Just wondering if anyone out there is going to the *Kettering Entomological Show* on the 20th April.: victory:


----------



## fantapants (Jan 4, 2008)

gonna sound really soft but hwere is kettering and what sort of stuff do they have?? my hubby is really into beetles and starting on mantids.


----------



## Snakesteve (Oct 24, 2007)

tinkerbruce said:


> gonna sound really soft but hwere is kettering and what sort of stuff do they have?? my hubby is really into beetles and starting on mantids.


Hi there. Kettering is in Northamptonshire, dont actually know what they will have there as never been before but should have alllsorts of bugs, spiders etc (I hope) as im hoping to get some more spiders there.


----------



## chris_wade (May 23, 2006)

oooo not too far from me, got any details on the show? ill be there


----------



## Berber King (Dec 29, 2007)

I know Metamorphosis will have a stand there,so plenty of mantids available.I expect a lot of the other traders such as Martin Goss,Spider Shop etc will also attend,so plenty of variety.


----------



## chris_wade (May 23, 2006)

where abouts is it being held? what time it open and that?


----------



## Snakesteve (Oct 24, 2007)

Hi Chris here are the details...
*20th of April
Kettering Entomological Show
*At Kettering Leisure Village, Thurston drive, Kettering, Northamptonshire, NN15 6TP
Doors open from 11am - 4pm 
Hope to see you there...


----------



## chris_wade (May 23, 2006)

thank u. ill defo be there


----------



## Jade01 (Feb 21, 2007)

i cant go  its my brothers b/day on the 20th and my dad wont take me


----------



## chris_wade (May 23, 2006)

could jump in with me?


----------



## chris_wade (May 23, 2006)

so anyone selling anythin there? would be nice to know whats gonna be on offer?


----------



## Jamie (Nov 18, 2007)

I'l be there!! got a wish list as long as my........oooo err!!


----------



## Jamie (Nov 18, 2007)

I have 1 space left in my car if anyone from Stevenage or surrounding towns wants a lift to the show????

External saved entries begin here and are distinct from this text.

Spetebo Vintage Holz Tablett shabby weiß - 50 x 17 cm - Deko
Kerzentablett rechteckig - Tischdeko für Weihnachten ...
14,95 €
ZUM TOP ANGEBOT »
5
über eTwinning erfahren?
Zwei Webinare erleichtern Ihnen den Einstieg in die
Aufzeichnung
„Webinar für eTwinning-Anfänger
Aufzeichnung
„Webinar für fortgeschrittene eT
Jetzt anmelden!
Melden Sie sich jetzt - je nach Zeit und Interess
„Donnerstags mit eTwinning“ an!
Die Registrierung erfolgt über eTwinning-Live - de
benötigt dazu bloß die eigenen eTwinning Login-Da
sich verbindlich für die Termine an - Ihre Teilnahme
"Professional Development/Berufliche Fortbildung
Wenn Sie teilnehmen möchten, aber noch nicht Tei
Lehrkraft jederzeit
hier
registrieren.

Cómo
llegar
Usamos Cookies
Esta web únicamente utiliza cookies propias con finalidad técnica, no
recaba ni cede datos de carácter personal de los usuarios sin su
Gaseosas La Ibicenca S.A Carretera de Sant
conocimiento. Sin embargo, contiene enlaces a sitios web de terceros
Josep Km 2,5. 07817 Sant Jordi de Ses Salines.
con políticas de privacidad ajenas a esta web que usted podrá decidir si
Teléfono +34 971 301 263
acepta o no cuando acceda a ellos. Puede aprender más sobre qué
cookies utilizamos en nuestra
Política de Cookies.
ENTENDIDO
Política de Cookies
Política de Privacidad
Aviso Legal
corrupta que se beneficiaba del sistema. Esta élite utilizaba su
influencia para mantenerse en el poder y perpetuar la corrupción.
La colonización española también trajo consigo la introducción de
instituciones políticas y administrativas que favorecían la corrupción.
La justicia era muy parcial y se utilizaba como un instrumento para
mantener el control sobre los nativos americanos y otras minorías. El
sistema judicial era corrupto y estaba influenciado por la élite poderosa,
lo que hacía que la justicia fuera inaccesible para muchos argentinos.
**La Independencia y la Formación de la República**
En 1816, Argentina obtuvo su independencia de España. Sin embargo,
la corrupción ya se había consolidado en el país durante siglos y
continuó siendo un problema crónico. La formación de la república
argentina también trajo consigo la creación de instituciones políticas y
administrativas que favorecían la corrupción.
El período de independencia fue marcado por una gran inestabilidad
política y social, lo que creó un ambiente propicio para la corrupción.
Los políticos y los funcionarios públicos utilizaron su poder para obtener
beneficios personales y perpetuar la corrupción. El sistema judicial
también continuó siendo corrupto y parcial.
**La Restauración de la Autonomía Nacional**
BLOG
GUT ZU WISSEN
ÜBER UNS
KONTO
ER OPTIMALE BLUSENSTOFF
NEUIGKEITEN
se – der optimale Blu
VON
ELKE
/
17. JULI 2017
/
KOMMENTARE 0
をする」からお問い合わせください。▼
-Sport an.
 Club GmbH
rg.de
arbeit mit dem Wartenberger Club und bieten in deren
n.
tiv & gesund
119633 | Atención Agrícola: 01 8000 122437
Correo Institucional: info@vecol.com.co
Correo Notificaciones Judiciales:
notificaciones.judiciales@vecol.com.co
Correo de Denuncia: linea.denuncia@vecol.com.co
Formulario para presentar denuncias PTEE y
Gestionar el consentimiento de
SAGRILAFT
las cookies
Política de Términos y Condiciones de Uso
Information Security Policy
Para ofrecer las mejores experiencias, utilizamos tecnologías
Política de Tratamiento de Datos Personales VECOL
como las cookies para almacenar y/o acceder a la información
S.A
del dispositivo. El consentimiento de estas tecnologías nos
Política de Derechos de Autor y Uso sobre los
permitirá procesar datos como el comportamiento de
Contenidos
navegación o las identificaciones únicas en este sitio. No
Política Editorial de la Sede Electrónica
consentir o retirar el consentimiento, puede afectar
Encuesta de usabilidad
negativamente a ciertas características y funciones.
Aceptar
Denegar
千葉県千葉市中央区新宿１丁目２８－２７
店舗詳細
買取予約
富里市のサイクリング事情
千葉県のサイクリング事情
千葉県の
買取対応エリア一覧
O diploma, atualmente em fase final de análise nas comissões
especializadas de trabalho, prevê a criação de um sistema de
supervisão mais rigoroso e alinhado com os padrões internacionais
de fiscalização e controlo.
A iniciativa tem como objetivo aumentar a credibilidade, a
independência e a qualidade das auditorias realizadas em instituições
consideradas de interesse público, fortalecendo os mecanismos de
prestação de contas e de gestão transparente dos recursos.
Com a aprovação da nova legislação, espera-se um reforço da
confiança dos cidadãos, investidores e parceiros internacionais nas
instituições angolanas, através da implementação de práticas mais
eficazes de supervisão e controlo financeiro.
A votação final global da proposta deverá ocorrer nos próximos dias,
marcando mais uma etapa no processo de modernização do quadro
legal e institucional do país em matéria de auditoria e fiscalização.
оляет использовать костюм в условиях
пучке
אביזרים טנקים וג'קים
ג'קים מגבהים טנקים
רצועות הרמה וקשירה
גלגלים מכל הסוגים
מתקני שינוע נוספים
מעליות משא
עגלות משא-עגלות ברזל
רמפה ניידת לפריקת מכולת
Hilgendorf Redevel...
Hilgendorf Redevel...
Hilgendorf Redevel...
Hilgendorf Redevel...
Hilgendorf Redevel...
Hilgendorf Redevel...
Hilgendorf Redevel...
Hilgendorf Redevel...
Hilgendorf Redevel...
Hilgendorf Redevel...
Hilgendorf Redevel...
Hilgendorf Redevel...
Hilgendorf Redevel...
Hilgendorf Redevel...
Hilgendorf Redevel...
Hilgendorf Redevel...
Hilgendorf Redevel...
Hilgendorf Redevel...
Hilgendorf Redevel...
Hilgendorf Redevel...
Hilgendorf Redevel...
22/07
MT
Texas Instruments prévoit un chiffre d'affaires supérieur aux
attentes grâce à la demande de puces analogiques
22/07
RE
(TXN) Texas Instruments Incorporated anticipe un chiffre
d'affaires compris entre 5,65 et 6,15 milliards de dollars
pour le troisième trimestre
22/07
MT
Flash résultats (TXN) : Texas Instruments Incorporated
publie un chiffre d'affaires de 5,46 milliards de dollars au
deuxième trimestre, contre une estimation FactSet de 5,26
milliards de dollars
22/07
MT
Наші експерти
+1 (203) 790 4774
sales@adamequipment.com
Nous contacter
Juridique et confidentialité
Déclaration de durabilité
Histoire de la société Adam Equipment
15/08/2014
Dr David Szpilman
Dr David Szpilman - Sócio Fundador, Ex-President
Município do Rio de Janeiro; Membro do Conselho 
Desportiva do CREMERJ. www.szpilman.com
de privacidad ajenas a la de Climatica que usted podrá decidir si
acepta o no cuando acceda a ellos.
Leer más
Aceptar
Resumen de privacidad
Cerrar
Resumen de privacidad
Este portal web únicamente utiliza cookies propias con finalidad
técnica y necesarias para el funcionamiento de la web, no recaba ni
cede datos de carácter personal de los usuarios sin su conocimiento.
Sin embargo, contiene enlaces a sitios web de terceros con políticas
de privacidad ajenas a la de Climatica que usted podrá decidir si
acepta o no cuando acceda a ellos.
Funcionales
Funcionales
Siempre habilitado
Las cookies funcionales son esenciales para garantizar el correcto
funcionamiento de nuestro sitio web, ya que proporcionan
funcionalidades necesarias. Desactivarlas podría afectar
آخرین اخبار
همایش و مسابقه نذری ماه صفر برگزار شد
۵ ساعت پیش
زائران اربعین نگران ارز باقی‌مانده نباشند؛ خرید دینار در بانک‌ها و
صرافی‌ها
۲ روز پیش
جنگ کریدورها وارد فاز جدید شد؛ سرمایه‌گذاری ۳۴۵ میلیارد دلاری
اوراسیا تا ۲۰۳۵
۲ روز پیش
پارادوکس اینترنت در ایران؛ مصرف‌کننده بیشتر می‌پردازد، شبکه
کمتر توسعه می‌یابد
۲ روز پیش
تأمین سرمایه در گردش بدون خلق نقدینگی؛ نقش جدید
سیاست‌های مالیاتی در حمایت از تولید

I sing along to the radio, but you could always bring ear plugs!!


----------



## chris_wade (May 23, 2006)

yeh same here. im goin from leicester and got 2 spare seats. anyone got tables there then? i got a few things i wanna get but dunno if theres gonna be many there


----------



## Jamie (Nov 18, 2007)

I know there will be plenty of spiders after speaking to some people. I got a Lasiodor Klugi on order.

I dont think you'l leave there dissapointed!!


----------



## Jamie (Nov 18, 2007)

Entomology - Wikipedia, the free encyclopedia

^^^^I'm guessing they'll have all these there ^^^^^^


----------



## chris_wade (May 23, 2006)

thats cool. im mainly after mantids and other inverts


----------



## Jamie (Nov 18, 2007)

5 days to go!!!

Cash is burning a hole in my pocket!!


----------



## Jamie (Nov 18, 2007)

What a great day! Well worth the 180 mile round trip!! 

Today I bought A. Geniculata, L. Klugi, N. Chromatus, L. Parahybana and a B. Auratum.

Also bought some tanks as well from Custom Aquaria which are great and very reasonably priced.

Will post some pics later on another thread.


----------



## chris_wade (May 23, 2006)

yeh i had a great time, biggest bug show i had been too  didnt get anything but got some great ideas on what i want now 
think i might have spotted you jamie


----------